The new climate record covers an additional cycle of glacial change, amounting to 11 cycles in total, lead author Jouzel said.

Plugging the data from the entire core into an atmospheric model, the scientists were able to reconstruct a reliable temperature record for the past 800,000 years.

In today's online journal Science, the team showed that the coldest period occurred around 20,000 years ago, during the last glacial maximum, when the ice sheets were at their peak.

It was about 10 degrees Celsius (18 degrees Fahrenheit) colder than today. (Related: "Antarctica's Atmosphere Warming Dramatically, Study Finds" [March 30, 2006].)
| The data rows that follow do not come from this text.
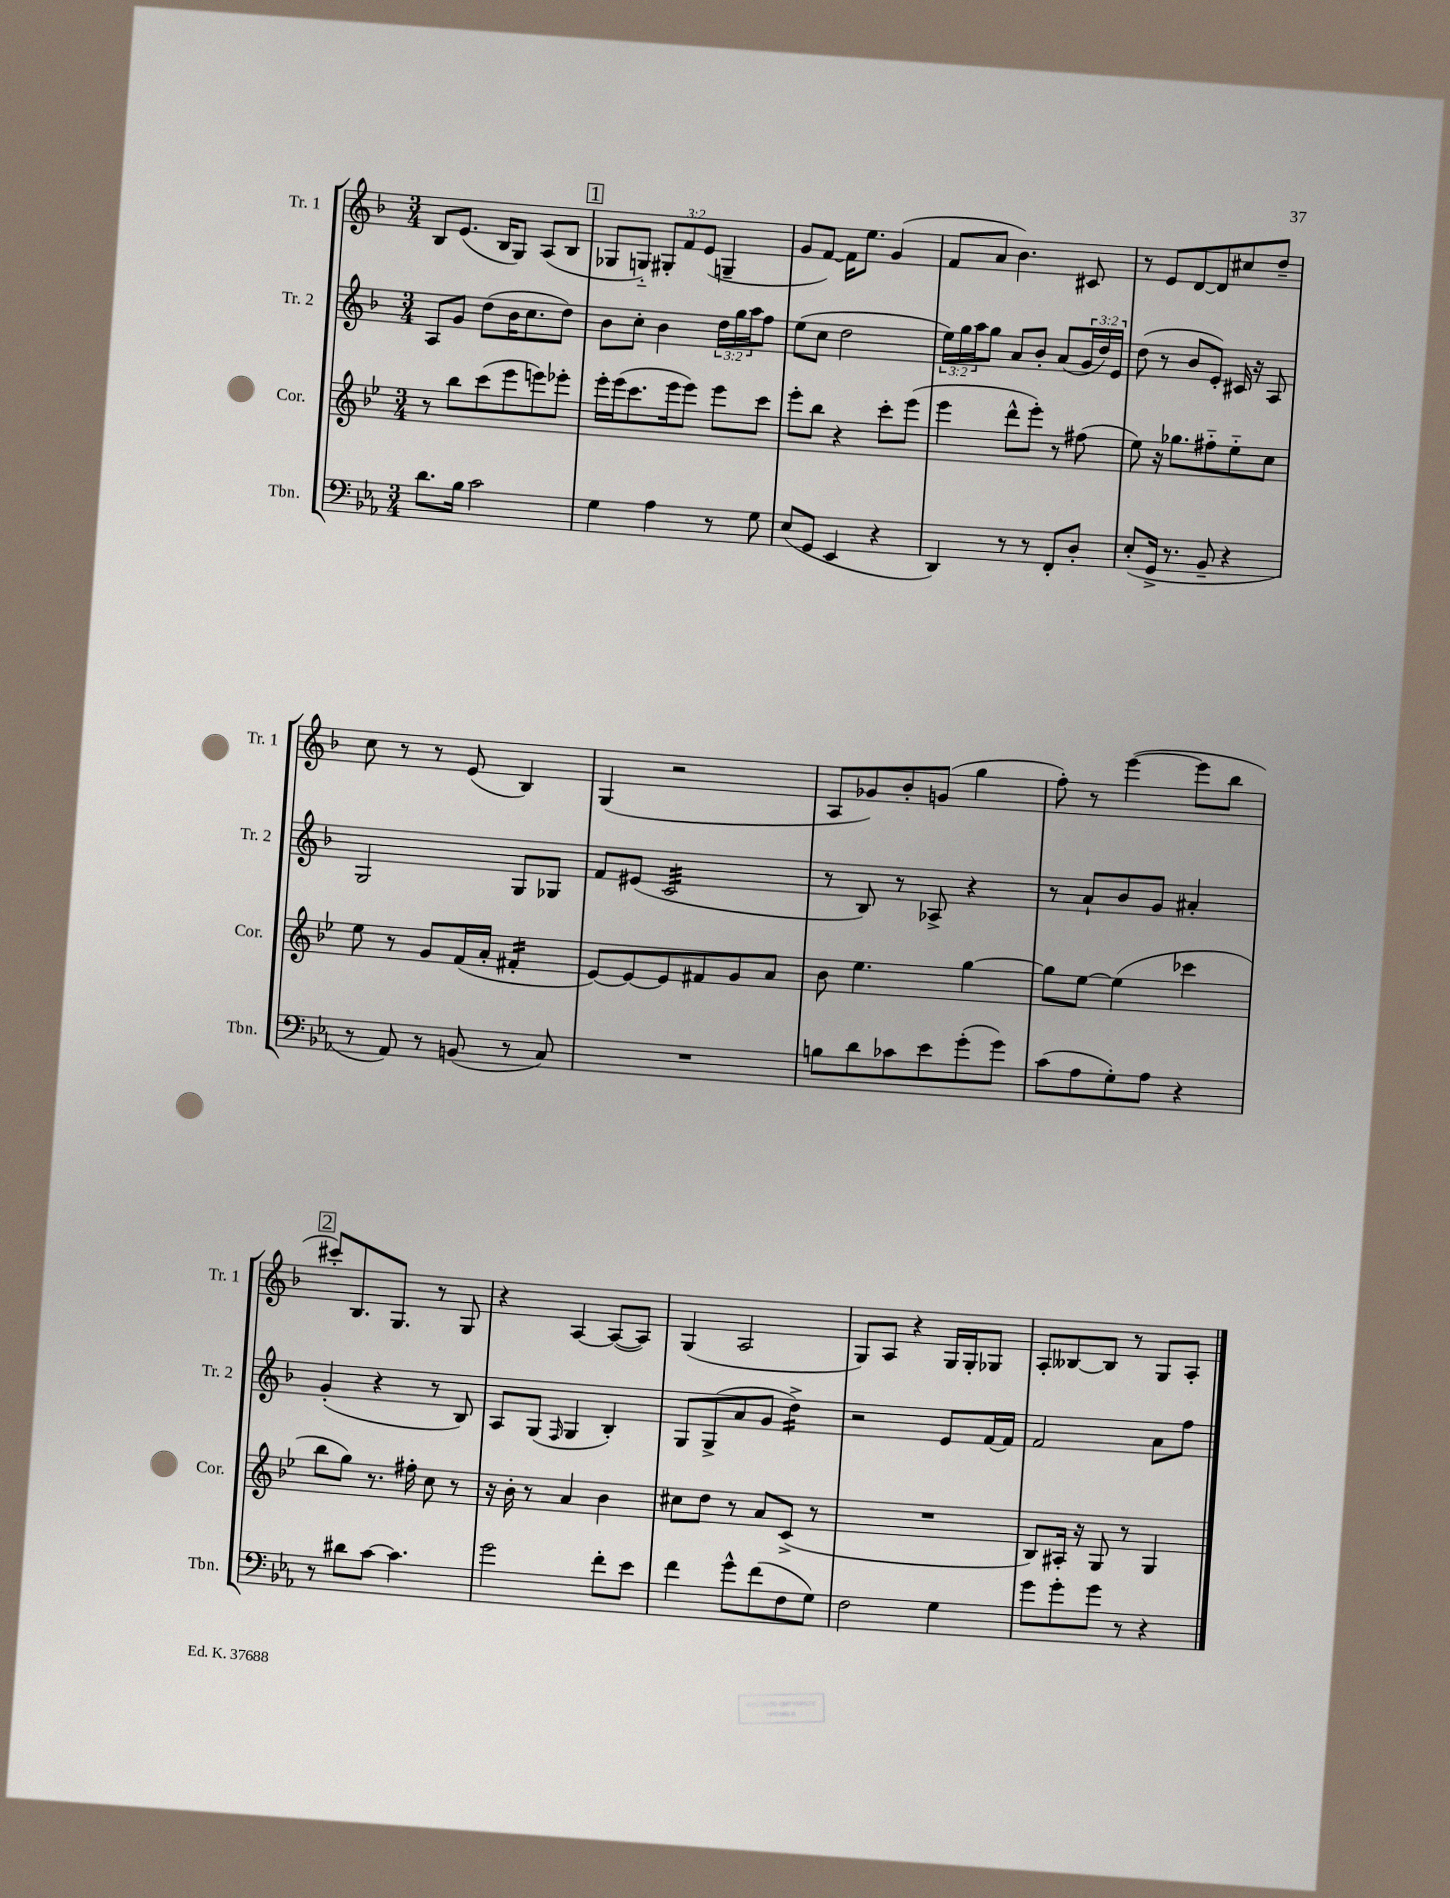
<<
\new StaffGroup <<
\new Staff = "s0" \with { instrumentName = "Tr. 1" shortInstrumentName = "Tr. 1" } {
    \clef treble \key f \major \numericTimeSignature \time 3/4 \override Staff.TupletNumber.text = #tuplet-number::calc-fraction-text
    bes8 e'8.( bes16 g8) a8( bes8 |
    \mark \markup { \box "1" } ges8 g8-_) \tuplet 3/2 { gis8-. f'8 e'8( } g4-- |
    g'8 f'8~) f'16 e''8. g'4( |
    f'8 a'8 bes'4.) cis'8 |
    r8 e'8 d'8~ d'8 cis''8 d''8-- |
    c''8 r8 r8 e'8( bes4) |
    g4( r2 |
    a8 ges'8) bes'8-. g'8( g''4 |
    f''8-.) r8 e'''4~( e'''8 bes''8 |
    \mark \markup { \box "2" } cis'''8-.) bes8. g8. r8 g8 |
    r4 a4~ a8~( a8) |
    g4( a2 |
    g8) a8 r4 g16 g16-. ges8 |
    a8-. beses8~ beses8 r8 g8 a8-. \bar "|." |
}
\new Staff = "s1" \with { instrumentName = "Tr. 2" shortInstrumentName = "Tr. 2" } {
    \clef treble \key f \major \numericTimeSignature \time 3/4 \override Staff.TupletNumber.text = #tuplet-number::calc-fraction-text
    a8 g'8 d''8( bes'16 c''8. d''8) |
    \mark \markup { \box "1" } bes'8 c''8-. bes'4 \tuplet 3/2 { d''16 g''16 a''16 } f''8 |
    e''8( c''8 d''2 |
    \tuplet 3/2 { e''16) g''16 a''16 } g''8 a'8 bes'8-. a'8( \tuplet 3/2 { g'16 d''16) e'16 } |
    d''8( r8 bes'8 e'8-.) cis'16 r16 a8 |
    g2 g8 ges8 |
    f'8 eis'8( c'2:32 |
    r8 bes8) r8 aes8-> r4 |
    r8 a'8-! bes'8 g'8 ais'4-. |
    \mark \markup { \box "2" } g'4-.( r4 r8 bes8) |
    a8 g8( \grace { f16 } g4 bes4-.) |
    g8 g8->( a'8 g'8 d''4:16->) |
    r2 e'8 f'16~ f'16 |
    f'2 a'8 f''8 \bar "|." |
}
\new Staff = "s2" \with { instrumentName = "Cor." shortInstrumentName = "Cor." } {
    \clef treble \key bes \major \numericTimeSignature \time 3/4
    r8 bes''8 c'''8( ees'''8 e'''8) ees'''8-. |
    \mark \markup { \box "1" } ees'''16-. ees'''16( c'''8. ees'''16 ees'''8) ees'''8 c'''8 |
    ees'''8-. bes''8 r4 c'''8-. ees'''8( |
    ees'''4 d'''8-^ ees'''8-.) r8 fis''8( |
    ees''8) r16 ges''8. fis''8-_ ees''8-_ c''8 |
    ees''8 r8 g'8 f'16( a'16-. fis'4:16-. |
    ees'8~) ees'8~ ees'8 fis'8 g'8 a'8 |
    bes'8 ees''4. g''4~ |
    g''8 ees''8~ ees''4( ces'''4 |
    \mark \markup { \box "2" } bes''8 g''8) r8. fis''16-. c''8 r8 |
    r16 bes'16-. r8 a'4 bes'4 |
    cis''8 d''8 r8 a'8 c'8->( r8 |
    R2. |
    bes8) ais16-. r16 g8 r8 g4 \bar "|." |
}
\new Staff = "s3" \with { instrumentName = "Tbn." shortInstrumentName = "Tbn." } {
    \clef bass \key ees \major \numericTimeSignature \time 3/4
    d'8. bes16 c'2 |
    \mark \markup { \box "1" } g4 aes4 r8 g8 |
    ees8( g,8 ees,4 r4 |
    d,4) r8 r8 f,8-. d8-. |
    ees8-.( g,16-> r8. bes,8-- r4 |
    r8 aes,8) r8 b,8( r8 c8) |
    R2. |
    b8 d'8 ces'8 ees'8 g'8-.( g'8) |
    c'8( aes8 g8-.) aes8 r4 |
    \mark \markup { \box "2" } r8 dis'8 c'8~ c'4. |
    g'2 f'8-. ees'8 |
    f'4 g'8-^ f'8( f8 g8) |
    f2 g4 |
    g'8 g'8-. g'8 r8 r4 \bar "|." |
}
>>
>>
\layout { \context { \Score \remove "Bar_number_engraver" } }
Meanwhile, the warmest period was during the last interglacial period, which is an interval of warmer global average temperature that separates ice ages. At that time, around 130,000 years ago, it was a balmy 4.5 degrees Celsius (8.1 degrees Fahrenheit) warmer than today.

Global Events

Many of the changes seen in the core were global climate events.

"We were able to correlate the record with changes seen in Greenland," study lead author Jouzel said. (Related: " Climate-Change Forecast? Ask the Antarctic Ice" [November 10, 2004].)

The scientists plan to drill even deeper, hoping to push the Antarctic climate record back to one million years.

"We are now turning toward other regions of Antarctica, where snow accumulation is even lower," Jouzel said.

But some are skeptical that the ancient ice will have a tale to tell.

"We're getting to a limit on how far ice cores can take us back," said Martin Siegert, a glaciologist at Edinburgh University.

"There may be ice at one million years old, but will there be a real record in it?"

Instead he suggests that sub-glacial lakes are likely to hold the key.

"The lake-floor record starts where the ice core record finishes. It is time to look beneath the ice," he said.